Campus in Camps, begun in January 2012, engages young participants in a two-year program dealing with new forms of visual and cultural representations of refugee camps after more than sixty years of displacement. The aim is to provide young motivated Palestinian refugees who are interested in engaging their community with the intellectual space and necessary infrastructure to facilitate these debates and translate them into practical community-driven projects that will incarnate representational practices and make them visible in the camps. The group of participants in the program was created in a long process of three months of interviews, consultations with the community and public announcements in newspapers and mosques. There has not been a real selection, instead a series of meetings allowed us and the applicants to understand if we all shared a mutual interest in embarking on such an experimental project. However, one thing the participants have in common is their engagement with the community. Most of them volunteered in organizations or have been involved in community-based projects.
The Campus in Camps program stems from the recognition that refugee camps in the West Bank are in a process of a historical political, social and spatial transformation. Despite adverse political and social conditions, Palestinian refugee camps have developed a relatively autonomous and independent social and political space: no longer a simple recipient of humanitarian intervention but rather an active political subject. The camp becomes a site of social invention and suggests new political and spatial configurations.
In recent years, the refugee camp has been transformed from a marginalized urban area to a center of social and political life. More notable is that such radical transformations have not normalized the political condition of being exiled. For decades, the effects of the political discourse around the right of return, such as the rise of a resolute imperative to stagnate living circumstances in refugee camps in order to reaffirm the temporariness of the camps, forced many refugees to live in terrible conditions.

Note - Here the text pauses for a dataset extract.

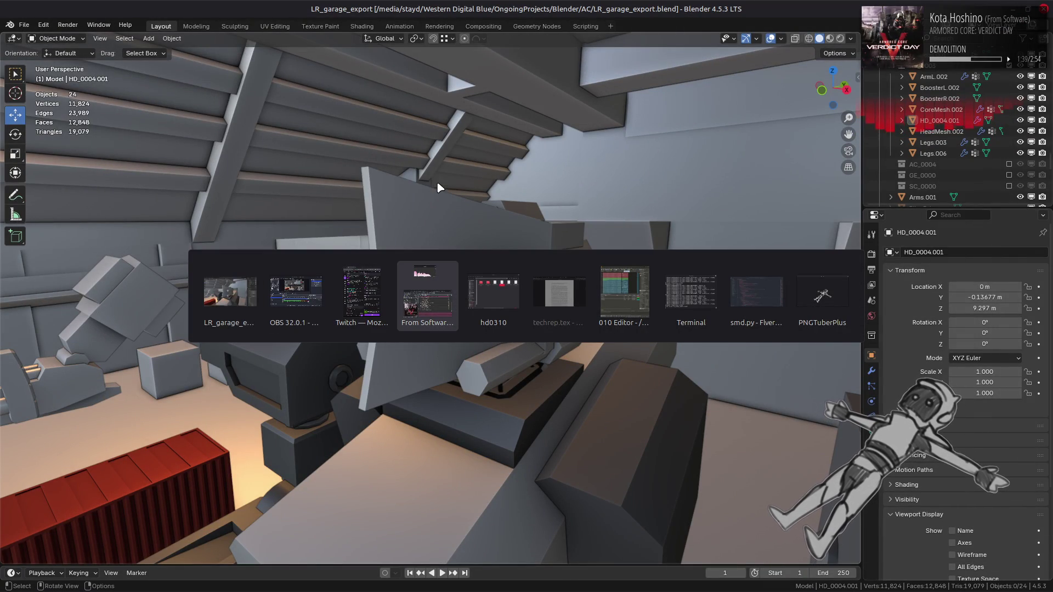
key("alt+Tab")
key("alt+Tab")
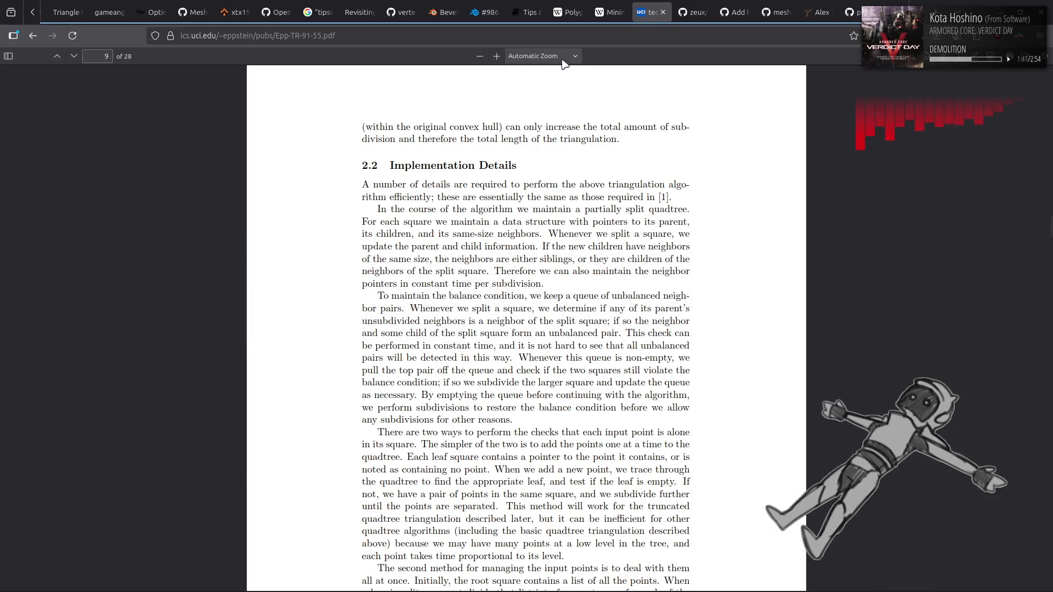
left_click(528, 12)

What emerges today is a reconsideration of this imperative where refugees are re-inventing social and political practices to improve their everyday life without normalizing the politically exceptional condition of the camp.
The CIC Book (PDF)
Inspired by Campus in Camps and designed by Alessandro Petti, Sandi Hilal and Livia Minoja for UNRWA, the Shu’fat School for Girls has open its doors to 1,000 students, teachers and local organizations becoming the only “common space” in the overcrowded refugee camp. The school is located in Shu’fat refugee camp on the outskirts of Jerusalem which is home to 20,000 Palestinians refugees. Shu’fat camp is part of Jerusalem but separated from it by walls and fences built by Israeli governments since 2002. The school challenges the humanitarian approach that reduces refugees to only victims and statistics. The school became part of educational reform that UNRWA is still implementing and has productively influenced the construction of new schools in other camp contexts in the region.